İslâmiyette, mîras hukûku ile ilgili husûslar, ayrı bir ilim konusudur. Bu taksimât,Allahü teâlâ tarafından Kur’ân-ı kerîmde bildirilmiştir. Buna ferâiz ilmi denilmektedir. Ferâiz; farz kelimesinden türemiş olan farîza kelimesinin çoğulu olup, mîrasta, “vârislere tâyin olunan hisseler, paylar” demektir. İslâm âlimleri ferâiz ilmini;“Vefât eden kimsenin bıraktığı malın, kimlere verileceğini ve nasıl dağıtılacağını gösteren ilimdir.” şeklinde târif ettiler.

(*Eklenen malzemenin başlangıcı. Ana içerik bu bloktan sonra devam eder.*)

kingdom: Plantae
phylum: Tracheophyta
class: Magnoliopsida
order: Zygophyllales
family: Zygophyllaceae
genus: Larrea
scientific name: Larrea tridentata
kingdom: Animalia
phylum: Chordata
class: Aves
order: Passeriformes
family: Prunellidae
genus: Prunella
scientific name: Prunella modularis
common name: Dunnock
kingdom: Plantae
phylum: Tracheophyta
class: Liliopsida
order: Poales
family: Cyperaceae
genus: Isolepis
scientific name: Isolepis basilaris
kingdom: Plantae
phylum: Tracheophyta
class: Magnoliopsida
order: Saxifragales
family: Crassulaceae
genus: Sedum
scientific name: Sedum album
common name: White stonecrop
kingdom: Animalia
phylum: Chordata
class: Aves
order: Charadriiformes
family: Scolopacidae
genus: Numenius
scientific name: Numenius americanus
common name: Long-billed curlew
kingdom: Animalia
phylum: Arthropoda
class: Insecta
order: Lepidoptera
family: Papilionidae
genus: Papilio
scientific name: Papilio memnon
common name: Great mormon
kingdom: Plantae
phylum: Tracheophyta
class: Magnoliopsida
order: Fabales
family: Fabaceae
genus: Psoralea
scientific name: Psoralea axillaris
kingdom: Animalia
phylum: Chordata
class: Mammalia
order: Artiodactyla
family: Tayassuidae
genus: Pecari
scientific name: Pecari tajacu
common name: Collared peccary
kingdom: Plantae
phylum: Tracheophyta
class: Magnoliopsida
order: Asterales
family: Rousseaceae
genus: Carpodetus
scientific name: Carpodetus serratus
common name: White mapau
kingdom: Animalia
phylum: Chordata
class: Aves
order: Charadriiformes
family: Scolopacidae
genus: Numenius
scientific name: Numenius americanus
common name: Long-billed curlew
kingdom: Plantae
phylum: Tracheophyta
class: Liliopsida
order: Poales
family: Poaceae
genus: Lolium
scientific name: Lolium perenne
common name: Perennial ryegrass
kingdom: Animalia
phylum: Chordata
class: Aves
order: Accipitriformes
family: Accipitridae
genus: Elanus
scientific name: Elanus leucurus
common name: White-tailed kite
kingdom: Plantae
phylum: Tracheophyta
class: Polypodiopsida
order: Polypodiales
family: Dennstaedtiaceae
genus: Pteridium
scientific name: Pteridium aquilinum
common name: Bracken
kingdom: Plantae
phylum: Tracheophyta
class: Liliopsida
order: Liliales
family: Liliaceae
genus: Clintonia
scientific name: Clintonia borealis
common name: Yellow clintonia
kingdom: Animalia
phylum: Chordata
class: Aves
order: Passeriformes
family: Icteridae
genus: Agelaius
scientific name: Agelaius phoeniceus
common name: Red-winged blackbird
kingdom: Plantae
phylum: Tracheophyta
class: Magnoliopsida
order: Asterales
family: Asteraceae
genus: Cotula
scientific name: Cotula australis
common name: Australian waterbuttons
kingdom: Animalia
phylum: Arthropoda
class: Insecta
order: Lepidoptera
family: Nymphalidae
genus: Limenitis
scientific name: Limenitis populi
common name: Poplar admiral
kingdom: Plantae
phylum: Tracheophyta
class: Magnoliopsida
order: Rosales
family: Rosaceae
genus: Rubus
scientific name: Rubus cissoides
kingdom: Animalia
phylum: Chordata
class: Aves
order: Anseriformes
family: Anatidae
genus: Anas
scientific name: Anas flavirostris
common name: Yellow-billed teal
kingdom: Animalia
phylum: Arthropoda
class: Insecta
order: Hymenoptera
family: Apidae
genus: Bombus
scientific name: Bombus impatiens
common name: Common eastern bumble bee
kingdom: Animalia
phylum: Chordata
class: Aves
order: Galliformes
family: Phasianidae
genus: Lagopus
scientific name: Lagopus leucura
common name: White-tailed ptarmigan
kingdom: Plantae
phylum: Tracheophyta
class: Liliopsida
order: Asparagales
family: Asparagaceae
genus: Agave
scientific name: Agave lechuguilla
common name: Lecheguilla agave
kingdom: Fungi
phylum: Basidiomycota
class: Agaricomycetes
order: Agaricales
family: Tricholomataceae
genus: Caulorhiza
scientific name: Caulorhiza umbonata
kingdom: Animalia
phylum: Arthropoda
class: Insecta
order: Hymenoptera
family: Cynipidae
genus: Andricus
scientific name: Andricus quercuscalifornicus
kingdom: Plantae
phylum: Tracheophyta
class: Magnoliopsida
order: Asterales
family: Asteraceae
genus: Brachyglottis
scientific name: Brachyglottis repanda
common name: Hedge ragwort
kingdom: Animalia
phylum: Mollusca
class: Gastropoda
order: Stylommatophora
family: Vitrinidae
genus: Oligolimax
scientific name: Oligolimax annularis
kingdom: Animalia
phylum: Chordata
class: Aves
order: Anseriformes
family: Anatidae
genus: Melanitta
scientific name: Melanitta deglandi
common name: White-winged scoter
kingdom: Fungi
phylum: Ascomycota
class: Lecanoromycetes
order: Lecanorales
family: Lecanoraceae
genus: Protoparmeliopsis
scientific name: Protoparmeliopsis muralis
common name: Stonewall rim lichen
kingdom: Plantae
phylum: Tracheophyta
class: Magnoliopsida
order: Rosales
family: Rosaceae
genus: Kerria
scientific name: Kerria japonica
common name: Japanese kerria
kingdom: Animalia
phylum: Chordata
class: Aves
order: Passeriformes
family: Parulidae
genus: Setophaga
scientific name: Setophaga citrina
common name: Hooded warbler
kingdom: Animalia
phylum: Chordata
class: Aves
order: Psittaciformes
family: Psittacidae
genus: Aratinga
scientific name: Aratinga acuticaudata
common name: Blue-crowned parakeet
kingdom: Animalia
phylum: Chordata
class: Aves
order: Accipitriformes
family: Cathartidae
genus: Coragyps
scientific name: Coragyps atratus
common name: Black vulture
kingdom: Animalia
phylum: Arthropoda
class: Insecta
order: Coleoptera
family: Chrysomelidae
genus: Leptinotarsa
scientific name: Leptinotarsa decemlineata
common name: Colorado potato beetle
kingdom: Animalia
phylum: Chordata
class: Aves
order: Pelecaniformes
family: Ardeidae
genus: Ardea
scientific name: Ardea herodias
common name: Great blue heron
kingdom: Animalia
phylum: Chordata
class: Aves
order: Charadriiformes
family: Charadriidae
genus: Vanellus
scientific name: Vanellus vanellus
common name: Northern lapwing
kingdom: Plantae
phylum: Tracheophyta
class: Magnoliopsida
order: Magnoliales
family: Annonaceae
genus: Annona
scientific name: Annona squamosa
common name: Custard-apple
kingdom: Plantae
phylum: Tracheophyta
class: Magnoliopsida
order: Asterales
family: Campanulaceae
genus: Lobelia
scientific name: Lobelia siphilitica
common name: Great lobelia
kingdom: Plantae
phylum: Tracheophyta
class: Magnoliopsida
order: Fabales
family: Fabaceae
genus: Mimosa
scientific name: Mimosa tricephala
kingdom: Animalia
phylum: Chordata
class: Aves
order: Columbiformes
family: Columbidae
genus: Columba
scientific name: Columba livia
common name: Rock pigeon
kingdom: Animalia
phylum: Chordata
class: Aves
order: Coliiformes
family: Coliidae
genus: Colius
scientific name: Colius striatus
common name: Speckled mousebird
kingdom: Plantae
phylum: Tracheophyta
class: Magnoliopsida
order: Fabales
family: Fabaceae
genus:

Allahü teâlânın Kur’ân-ı kerîmde en açık ve en geniş bildirdiği şey, ölüden kalan mîrasın nasıl dağıtılacağıdır. Burada yapılacak işlerin çoğu farz olarak emrolunduğu için, hepsine ferâiz dendi. Zîrâ bu ilim nass, yâni Kur’ân-ı kerîm ve hadîs-i şerîfle sâbittir. Resûlullah efendimiz bir hadîs-i şerîfinde; “Ferâiz ilmini öğrenmeye çalışınız! Bu ilmi gençlere öğretiniz. Ferâiz ilmi, din bilgisinin yarısı demektir.Ümmetimin en önce unutacağı, bırakacağı şey bu ilim olacaktır.” buyurdu. İlmin yarısı buyurulmasının sebebini İslâm âlimleri; “İnsanın, bir dünyâ, bir de âhiret (ölümden sonraki) hayâtı vardır. Ferâiz ilmi, öldükten sonra kişiye âit olan bir takım hükümlerden de bahseder. Yine ferâiz ilmi, bir kimsenin vefâtıyla geride bıraktığı malının vârislerine ihtiyârî olarak değil de, zarûrî olarak doğmuş hakları olması sebebiyle intikâlîdir.” şeklinde açıklamışlardır.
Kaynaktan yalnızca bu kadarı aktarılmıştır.